During the same period, people in the USA were giving places terrifically exciting names like Tombstone, Deadwood, Hangman’s Tree and Death Gulch, but the old Aussies preferred things less colourful. For instance, there lies almost bang in the middle of Australia, one of the largest monoliths in the world. An unfractured mass of glorious red sandstone that rises one and a half kilometres up from the flat desert and descends four kilometres beneath it. It has an astonishing almost symmetrical shape and, according to the light, it changes colour from red to deep cool purple. It is, of course, regarded with mystical awe by all who see it. The early Australians chose to call this wonder Ayre’s Rock after a dull Victorian administrator in a stupid hat – who happened to be a chief secretary of South Australia.

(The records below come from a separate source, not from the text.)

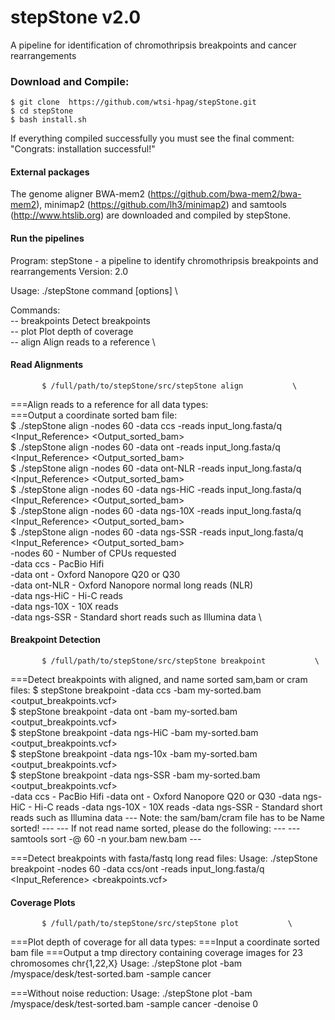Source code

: # stepStone v2.0
A pipeline for identification of chromothripsis breakpoints and cancer rearrangements

### Download and Compile:

    $ git clone  https://github.com/wtsi-hpag/stepStone.git 
    $ cd stepStone 
    $ bash install.sh
		
If everything compiled successfully you must see the final comment: 
		"Congrats: installation successful!"		

#### External packages
The genome aligner BWA-mem2 (https://github.com/bwa-mem2/bwa-mem2), minimap2 (https://github.com/lh3/minimap2) and samtools (http://www.htslib.org) are downloaded and compiled by stepStone.

#### Run the pipelines
Program: stepStone - a pipeline to identify chromothripsis breakpoints and rearrangements
Version: 2.0

Usage: ./stepStone command [options]			\

Commands:                                               \
-- breakpoints		Detect breakpoints              \
-- plot			Plot depth of coverage          \
-- align		Align reads to a reference      \


#### Read Alignments 

           $ /full/path/to/stepStone/src/stepStone align           \

===Align reads to a reference for all data types:                                                                                   \
===Output a coordinate sorted bam file:                                                                                             \
           $ ./stepStone align -nodes 60 -data ccs -reads input_long.fasta/q <Input_Reference> <Output_sorted_bam>            \
           $ ./stepStone align -nodes 60 -data ont -reads input_long.fasta/q <Input_Reference> <Output_sorted_bam>            \
           $ ./stepStone align -nodes 60 -data ont-NLR -reads input_long.fasta/q <Input_Reference> <Output_sorted_bam>            \
           $ ./stepStone align -nodes 60 -data ngs-HiC -reads input_long.fasta/q <Input_Reference> <Output_sorted_bam>            \
           $ ./stepStone align -nodes 60 -data ngs-10X -reads input_long.fasta/q <Input_Reference> <Output_sorted_bam>            \
           $ ./stepStone align -nodes 60 -data ngs-SSR -reads input_long.fasta/q <Input_Reference> <Output_sorted_bam>            \
      	 	-nodes    60      - Number of CPUs requested                                                                        \
      		-data     ccs     - PacBio Hifi                                                                                     \
		-data     ont     - Oxford Nanopore Q20 or Q30                                                                      \
		-data     ont-NLR - Oxford Nanopore normal long reads (NLR)                                                         \
		-data     ngs-HiC - Hi-C reads                                                                                      \
      		-data     ngs-10X - 10X reads                                                                                       \
		-data     ngs-SSR - Standard short reads such as Illumina data                                                      \

#### Breakpoint Detection

           $ /full/path/to/stepStone/src/stepStone breakpoint           \

===Detect breakpoints with aligned, and name sorted sam,bam or cram files:
           $ stepStone breakpoint -data ccs -bam my-sorted.bam <output_breakpoints.vcf>           \
           $ stepStone breakpoint -data ont -bam my-sorted.bam <output_breakpoints.vcf>           \
           $ stepStone breakpoint -data ngs-HiC -bam my-sorted.bam <output_breakpoints.vcf>           \
           $ stepStone breakpoint -data ngs-10x -bam my-sorted.bam <output_breakpoints.vcf>           \
           $ stepStone breakpoint -data ngs-SSR -bam my-sorted.bam <output_breakpoints.vcf>           \
      		-data     ccs     - PacBio Hifi
		-data     ont     - Oxford Nanopore Q20 or Q30
		-data     ngs-HiC - Hi-C reads
      		-data     ngs-10X - 10X reads
		-data     ngs-SSR - Standard short reads such as Illumina data
	--- Note: the sam/bam/cram file has to be Name sorted! ---
	--- If not read name sorted, please do the following:  ---
	--- samtools sort -@ 60 -n your.bam new.bam ---

===Detect breakpoints with fasta/fastq long read files:
	Usage: ./stepStone breakpoint -nodes 60 -data ccs/ont -reads input_long.fasta/q <Input_Reference> <breakpoints.vcf>

#### Coverage Plots 

           $ /full/path/to/stepStone/src/stepStone plot           \

===Plot depth of coverage for all data types:
===Input a coordinate sorted bam file
===Output a tmp directory containing coverage images for 23 chromosomes chr{1,22,X}
	Usage: ./stepStone plot -bam /myspace/desk/test-sorted.bam -sample cancer

===Without noise reduction:
	Usage: ./stepStone plot -bam /myspace/desk/test-sorted.bam -sample cancer -denoise 0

There would be no trouble in sharpening that kind of thing or in lopping off the odd adjective. But that would destroy the amiable voice of the narrator, who can also do a very good imitation of, say, a hippy, and has an eagle eye for the moment when waning attention calls for some action to keep the story on the move. The plot, a blunt instrument, concerns a conspiracy by the world’s wealthiest to do something unspeakable in Western Australia. Their intentions are uncovered by an ad hoc group of environmentalists which includes a Rambo figure who had his balls shot off in Vietnam, and his mind permanently expanded by drugs, a couple of Aborigines – he laconic, she sarcastic and both entirely au fait with who is screwing whom politically – a pretty self-sufficient girl and CD, a young man who believes himself to be much cooler than he is. It is gripping but if you do happen to put it down you realise you have no very serious interest in finding out what happens in the end – whether you stick with it depends on your taste for wisecracks. Elton’s television scripts do not go in for the farce of the exquisitely-timed double-action clockwork sort, and this novel has no Wodehouseian orchestration of action. Moreover, the end is not in question: it is clear early on that unless Elton cheats it must be ecological disaster. He probably believes that is where we are heading, and he is probably right. He is very serious about the ozone layer, the rain forest, acid rain and the death of the oceans and a fair number of the fictbites are in fact nonfictbites about recent real-life abominations. But it would take a Swiftian talent to match this subject-matter, and a good deal more hate of the human race than Elton can muster to be adequate to the realities which underlie his jokes. He is never really outrageous: indeed, for a book about the end of the world, which offers no happy endings, it is a very saucy romp.